C’est ce qu’est le jeu vidéo. Une fuite en avant. Toujours devancer le présent, toujours aller au-delà.

C’est un phénomène à la fois récurrent dans les domaines technologiques (à raison) mais aussi symptomatique dans le jeu vidéo et sa presse spécialisée. Avant la sortie d’un jeu, nous sommes bombardés d’informations, de précisions, d’interviews, de secrets de développement, de promesses… Le jeu, impalpable, remplit notre imaginaire.

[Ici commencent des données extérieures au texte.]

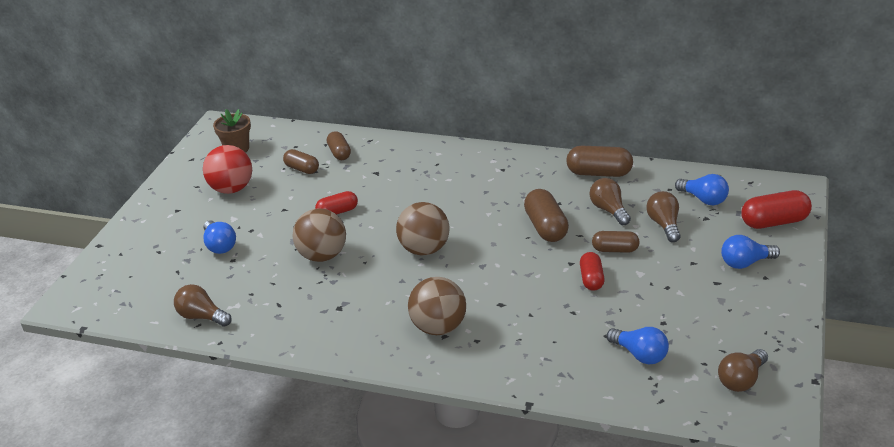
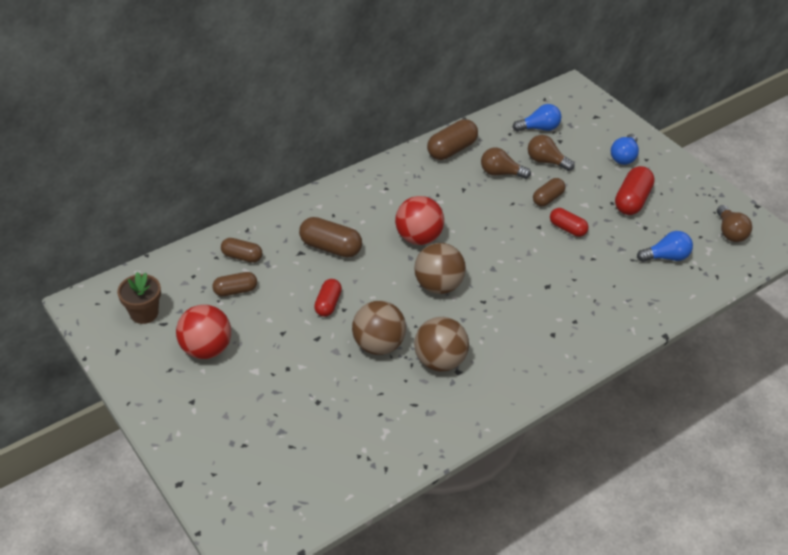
camera: 55 degrees left, 10 degrees up
(202, 317) = (377, 461): brown light bulb -> none
(219, 245) = (286, 400): blue light bulb -> none
(438, 327) = (540, 331): brown ball -> brown ball (440, 361)
(467, 212) = (418, 238): none -> red ball
(546, 227) = (485, 212): brown capsule -> brown capsule (331, 247)
(774, 222) = (597, 119): red capsule -> red capsule (632, 200)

Certains développements durent plusieurs années et tout aussi régulièrement que judicieusement, nous sommes constamment informés de sa progression.

Puis arrive le jour fatidique, celui du « test ». Sorte de contrôle technique servant un cahier des charges plus ou moins strict, le mécano-testeur, aussi talentueux soit-il, passe alors le jeu au crible, analysant tous les éléments techniques du logiciel. Puis le verdict, la Note.

Triste paradoxe qu’est le suivant : tant qu’on ne possède pas le jeu, on ne cesse d’en parler, en essayant de ne jamais approfondir des éléments qui pourraient gâcher le plaisir (ou « spoil »). Une fois qu’il est en notre possession, une fois qu’on pourrait enfin échanger nos propres expériences de jeu, c’est le vide. Le jeu n’a plus aucune actualité, plus de raisons d’être alors qu’il vient de naître. La presse est déjà ailleurs, sur le futur, les regards inclinés vers ce qui n’a pas encore pris forme.

Quels seraient les intérêts de parler du jeu vidéo après sa sortie ? Après tout, la multitude de forums sur la toile peut servir à palier ce manque. Sauf qu’on n’y trouve de manière que trop épisodique et hasardeuse ce qui manque cruellement au jeu vidéo : une tentative d’analyse, de critique, de point de vue.

La complexité du jeu vidéo actuel permet, à l’instar de la littérature, du cinéma, de la musique par exemple d’être le porteur de milles et un éléments qu’un cahier des charges ne peut pas détecter.

Numericity se fait le pari de parler du jeu vidéo à retardement certes, mais en allant là où le futur ne permet pas d’aller. Il arrête la course effrénée du temps, pose une épaisseur au présent et s’éloigne des chantiers futurs pour se retourner un instant afin de contempler tous les jeux sortis comme autant de pierres servant à façonner notre paysage vidéo ludique.